(Extracted data entries)
↓
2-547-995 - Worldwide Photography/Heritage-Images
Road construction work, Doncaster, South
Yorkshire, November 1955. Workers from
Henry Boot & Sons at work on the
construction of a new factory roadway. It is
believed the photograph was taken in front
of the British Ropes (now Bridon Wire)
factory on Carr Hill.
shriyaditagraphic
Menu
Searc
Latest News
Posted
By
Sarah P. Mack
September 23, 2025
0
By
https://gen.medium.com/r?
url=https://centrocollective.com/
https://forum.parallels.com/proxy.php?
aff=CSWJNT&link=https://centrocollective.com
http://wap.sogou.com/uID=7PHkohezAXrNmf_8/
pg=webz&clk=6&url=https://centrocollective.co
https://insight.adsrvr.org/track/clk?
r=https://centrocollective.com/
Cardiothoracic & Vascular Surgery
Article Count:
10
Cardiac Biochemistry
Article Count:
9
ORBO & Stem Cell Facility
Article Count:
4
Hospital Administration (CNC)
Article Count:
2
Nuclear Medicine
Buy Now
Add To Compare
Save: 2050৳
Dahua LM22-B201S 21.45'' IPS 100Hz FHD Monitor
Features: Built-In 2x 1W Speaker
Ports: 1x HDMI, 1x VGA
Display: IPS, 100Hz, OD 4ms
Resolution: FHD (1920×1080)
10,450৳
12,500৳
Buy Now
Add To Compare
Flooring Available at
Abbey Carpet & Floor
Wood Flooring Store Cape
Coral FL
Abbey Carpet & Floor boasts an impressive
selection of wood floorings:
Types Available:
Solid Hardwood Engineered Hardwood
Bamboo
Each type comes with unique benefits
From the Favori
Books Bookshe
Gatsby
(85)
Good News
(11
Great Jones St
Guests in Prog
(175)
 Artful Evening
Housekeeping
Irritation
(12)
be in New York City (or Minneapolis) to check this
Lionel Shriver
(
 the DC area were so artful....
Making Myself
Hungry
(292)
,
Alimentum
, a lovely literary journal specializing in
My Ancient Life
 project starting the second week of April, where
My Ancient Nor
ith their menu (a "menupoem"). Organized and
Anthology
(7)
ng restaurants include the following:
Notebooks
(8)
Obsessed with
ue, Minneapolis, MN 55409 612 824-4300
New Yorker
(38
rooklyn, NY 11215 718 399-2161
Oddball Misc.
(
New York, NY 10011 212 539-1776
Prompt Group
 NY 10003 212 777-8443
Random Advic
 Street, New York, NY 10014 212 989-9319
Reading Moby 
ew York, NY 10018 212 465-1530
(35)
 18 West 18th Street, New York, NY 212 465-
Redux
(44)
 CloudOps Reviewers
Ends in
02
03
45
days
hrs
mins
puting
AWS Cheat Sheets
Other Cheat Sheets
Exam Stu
↑
WORK TO BE COMPLETED:
Retype every line of the entries above character for character, keeping each line break where it falls.

ANSWER BELOW:
2-547-995 - Worldwide Photography/Heritage-Images
Road construction work, Doncaster, South
Yorkshire, November 1955. Workers from
Henry Boot & Sons at work on the
construction of a new factory roadway. It is
believed the photograph was taken in front
of the British Ropes (now Bridon Wire)
factory on Carr Hill.
shriyaditagraphic
Menu
Searc
Latest News
Posted
By
Sarah P. Mack
September 23, 2025
0
By
https://gen.medium.com/r?
url=https://centrocollective.com/
https://forum.parallels.com/proxy.php?
aff=CSWJNT&link=https://centrocollective.com
http://wap.sogou.com/uID=7PHkohezAXrNmf_8/
pg=webz&clk=6&url=https://centrocollective.co
https://insight.adsrvr.org/track/clk?
r=https://centrocollective.com/
Cardiothoracic & Vascular Surgery
Article Count:
10
Cardiac Biochemistry
Article Count:
9
ORBO & Stem Cell Facility
Article Count:
4
Hospital Administration (CNC)
Article Count:
2
Nuclear Medicine
Buy Now
Add To Compare
Save: 2050৳
Dahua LM22-B201S 21.45'' IPS 100Hz FHD Monitor
Features: Built-In 2x 1W Speaker
Ports: 1x HDMI, 1x VGA
Display: IPS, 100Hz, OD 4ms
Resolution: FHD (1920×1080)
10,450৳
12,500৳
Buy Now
Add To Compare
Flooring Available at
Abbey Carpet & Floor
Wood Flooring Store Cape
Coral FL
Abbey Carpet & Floor boasts an impressive
selection of wood floorings:
Types Available:
Solid Hardwood Engineered Hardwood
Bamboo
Each type comes with unique benefits
From the Favori
Books Bookshe
Gatsby
(85)
Good News
(11
Great Jones St
Guests in Prog
(175)
 Artful Evening
Housekeeping
Irritation
(12)
be in New York City (or Minneapolis) to check this
Lionel Shriver
(
 the DC area were so artful....
Making Myself
Hungry
(292)
,
Alimentum
, a lovely literary journal specializing in
My Ancient Life
 project starting the second week of April, where
My Ancient Nor
ith their menu (a "menupoem"). Organized and
Anthology
(7)
ng restaurants include the following:
Notebooks
(8)
Obsessed with
ue, Minneapolis, MN 55409 612 824-4300
New Yorker
(38
rooklyn, NY 11215 718 399-2161
Oddball Misc.
(
New York, NY 10011 212 539-1776
Prompt Group
 NY 10003 212 777-8443
Random Advic
 Street, New York, NY 10014 212 989-9319
Reading Moby 
ew York, NY 10018 212 465-1530
(35)
 18 West 18th Street, New York, NY 212 465-
Redux
(44)
 CloudOps Reviewers
Ends in
02
03
45
days
hrs
mins
puting
AWS Cheat Sheets
Other Cheat Sheets
Exam Stu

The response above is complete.